Bepaald zal worden dat de vrouw een makelaar kan kiezen indien het hiervoor besproken traject niet tot een keuze leidt doordat de man niet meewerkt.
Ook zal worden bepaald dat dit vonnis in de plaats treedt van de handtekening van de man onder de rechtshandelingen die nodig zijn om tot verkoop en levering van de woning te komen, indien en zodra de makelaar dat schriftelijk adviseert. .

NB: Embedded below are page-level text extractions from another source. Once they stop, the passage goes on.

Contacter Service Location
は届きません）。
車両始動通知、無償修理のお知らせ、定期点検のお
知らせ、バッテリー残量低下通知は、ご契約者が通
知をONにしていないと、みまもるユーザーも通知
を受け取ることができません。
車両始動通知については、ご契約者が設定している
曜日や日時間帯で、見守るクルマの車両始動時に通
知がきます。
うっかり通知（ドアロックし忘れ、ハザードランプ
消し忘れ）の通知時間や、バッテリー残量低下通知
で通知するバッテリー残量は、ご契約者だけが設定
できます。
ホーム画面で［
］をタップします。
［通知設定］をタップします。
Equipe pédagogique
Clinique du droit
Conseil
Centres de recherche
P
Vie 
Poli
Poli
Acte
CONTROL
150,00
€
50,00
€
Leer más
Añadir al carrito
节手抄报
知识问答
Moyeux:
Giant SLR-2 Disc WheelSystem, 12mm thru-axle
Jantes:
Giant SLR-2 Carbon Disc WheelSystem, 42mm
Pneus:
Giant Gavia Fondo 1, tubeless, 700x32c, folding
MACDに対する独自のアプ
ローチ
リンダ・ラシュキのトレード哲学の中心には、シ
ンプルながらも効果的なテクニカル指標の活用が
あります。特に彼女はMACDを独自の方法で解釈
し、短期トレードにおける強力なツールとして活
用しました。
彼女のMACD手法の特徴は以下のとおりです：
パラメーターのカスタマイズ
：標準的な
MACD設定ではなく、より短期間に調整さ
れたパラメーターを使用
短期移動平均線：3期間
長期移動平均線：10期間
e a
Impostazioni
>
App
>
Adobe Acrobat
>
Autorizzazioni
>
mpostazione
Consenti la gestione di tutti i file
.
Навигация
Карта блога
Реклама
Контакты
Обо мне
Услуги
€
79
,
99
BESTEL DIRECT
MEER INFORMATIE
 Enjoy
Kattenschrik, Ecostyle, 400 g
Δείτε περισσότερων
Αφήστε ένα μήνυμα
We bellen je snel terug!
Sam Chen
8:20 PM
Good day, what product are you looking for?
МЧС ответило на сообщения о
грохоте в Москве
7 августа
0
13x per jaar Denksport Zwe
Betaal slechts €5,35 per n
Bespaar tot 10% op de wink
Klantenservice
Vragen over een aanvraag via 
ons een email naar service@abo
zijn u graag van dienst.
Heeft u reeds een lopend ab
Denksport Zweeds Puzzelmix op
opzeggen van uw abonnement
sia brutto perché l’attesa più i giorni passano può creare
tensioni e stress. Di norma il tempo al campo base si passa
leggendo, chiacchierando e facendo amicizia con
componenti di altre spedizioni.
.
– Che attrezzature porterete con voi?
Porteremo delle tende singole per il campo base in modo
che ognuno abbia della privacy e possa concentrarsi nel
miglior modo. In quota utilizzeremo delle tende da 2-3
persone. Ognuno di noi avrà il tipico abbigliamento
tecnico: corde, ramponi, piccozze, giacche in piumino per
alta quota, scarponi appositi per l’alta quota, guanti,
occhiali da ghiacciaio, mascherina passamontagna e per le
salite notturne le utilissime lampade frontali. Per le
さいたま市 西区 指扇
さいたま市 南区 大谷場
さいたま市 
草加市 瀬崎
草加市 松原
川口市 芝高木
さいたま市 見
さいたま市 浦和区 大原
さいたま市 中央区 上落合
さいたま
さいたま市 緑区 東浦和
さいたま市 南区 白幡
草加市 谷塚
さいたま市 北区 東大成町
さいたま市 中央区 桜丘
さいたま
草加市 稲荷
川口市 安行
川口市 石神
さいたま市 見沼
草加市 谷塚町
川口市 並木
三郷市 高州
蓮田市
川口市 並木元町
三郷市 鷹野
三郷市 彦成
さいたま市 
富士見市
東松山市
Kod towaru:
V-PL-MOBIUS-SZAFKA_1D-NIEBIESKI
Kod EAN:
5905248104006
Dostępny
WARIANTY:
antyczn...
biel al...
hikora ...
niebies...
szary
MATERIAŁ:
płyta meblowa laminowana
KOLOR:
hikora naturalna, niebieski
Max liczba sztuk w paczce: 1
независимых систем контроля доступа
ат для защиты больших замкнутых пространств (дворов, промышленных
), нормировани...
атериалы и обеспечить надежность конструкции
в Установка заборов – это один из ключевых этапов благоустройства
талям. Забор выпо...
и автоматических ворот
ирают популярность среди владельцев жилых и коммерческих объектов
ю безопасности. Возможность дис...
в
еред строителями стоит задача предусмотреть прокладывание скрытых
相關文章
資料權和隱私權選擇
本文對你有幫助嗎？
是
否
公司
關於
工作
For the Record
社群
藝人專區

Daaronder valt ook de gevorderde vervangende toestemming voor het opzeggen van de overlijdensrisicoverzekering. De gevorderde dwangsom zal worden toegewezen voor het geval de man de instructies van de makelaar omtrent de door hem te verrichten feitelijke handelingen niet opvolgt.
4.5.
De vrouw heeft niet toegelicht waarom zij in het kader van het verkooptraject over de sleutels van de woning moet beschikken, en waarom zij gerechtigd moet worden alle sloten te vervangen als de man de sleutels niet aan haar verstrekt. Dit deel van de vordering zal worden afgewezen. Dit geldt ook voor de vordering tot betaling van de kosten van de gedwongen ontruiming, omdat de ontruimingsvordering wordt afgewezen.
De woonlasten
4.6.
De vordering om te bepalen dat de man de woonlasten tot het moment van levering van de woning voor zijn rekening zal (blijven) nemen is niet weersproken, en zal dan ook worden toegewezen.
Proceskosten
4.7.
Gelet op de relatie tussen partijen zullen de proceskosten tussen hen worden gecompenseerd, in die zin dat iedere partij de eigen kosten draagt.

5.De beslissing

De voorzieningenrechter
5.1.
veroordeelt de man om op de navolgende wijze zijn volledige medewerking te verlenen aan het in verkoop brengen van de woning aan de [adres] te ([postcode]) [plaats],
5.2.
bepaalt dat zowel de vrouw als de man aan twee regionaal opererende makelaars een verkoopofferte opvraagt, waarna zij gezamenlijk de verkoopopdracht zullen geven aan de makelaar die de laagste offerte heeft uitgebracht,
5.3.
Bepaalt dat de vrouw een makelaar kan kiezen indien het hiervoor besproken traject niet tot een keuze leidt doordat de man niet meewerkt.
5.4.
bepaalt dat deze uitspraak op grond van art 3:300 lid 1 BW dezelfde kracht heeft als een door de man ondertekende opdracht aan de aldus gekozen makelaar, indien de man niet binnen twee weken aan de vrouw offertes aanlevert als hiervoor bedoeld en/of niet instemt met een opdracht aan de makelaar die het laagst heeft geoffreerd,
5.5.
bepaalt dat deze uitspraak op grond van art 3:300 lid 1 BW dezelfde kracht heeft als een door de man ondertekende koopovereenkomst resp. notariële akte van levering van de woning aan de koper, indien daarbij een schriftelijk advies van de makelaar wordt overgelegd dat inhoudt dat de geadviseerde transactie naar het deskundig oordeel van deze makelaar een zodanige opbrengst genereert dat het niet verstandig is om de markt verder te verkennen,
5.6.
bepaalt dat de man een dwangsom verbeurt van € 250,00 per keer dat hij enige door de makelaar schriftelijk en concreet verlangde medewerking aan het verkooptraject weigert, tot een maximum is bereikt van € 2.500,00,
5.7.
bepaalt dat deze uitspraak op grond van art 3:300 lid 1 BW dezelfde kracht heeft als een door de man ondertekende opzegging van de overlijdensrisicoverzekering met polisnummer 40.23.56.16, ondergebracht bij Scildon Lifestyle te Hilversum,
5.8.
bepaalt dat de man de woon- en gebruikslasten van de woning voor zijn rekening (blijft) nemen tot het moment waarop de woning overeenkomstig het hiervoor geschetste proces aan de koper(s) is geleverd,
5.9.
verklaart dit vonnis tot zover uitvoerbaar bij voorraad,
5.10.
compenseert de kosten van de procedure tussen partijen, zodat iedere partij de eigen kosten draagt,
5.11.
wijst het meer of anders gevorderde af.
Dit vonnis is gewezen door mr. A.H. Schotman en in het openbaar uitgesproken op 8 februari 2024.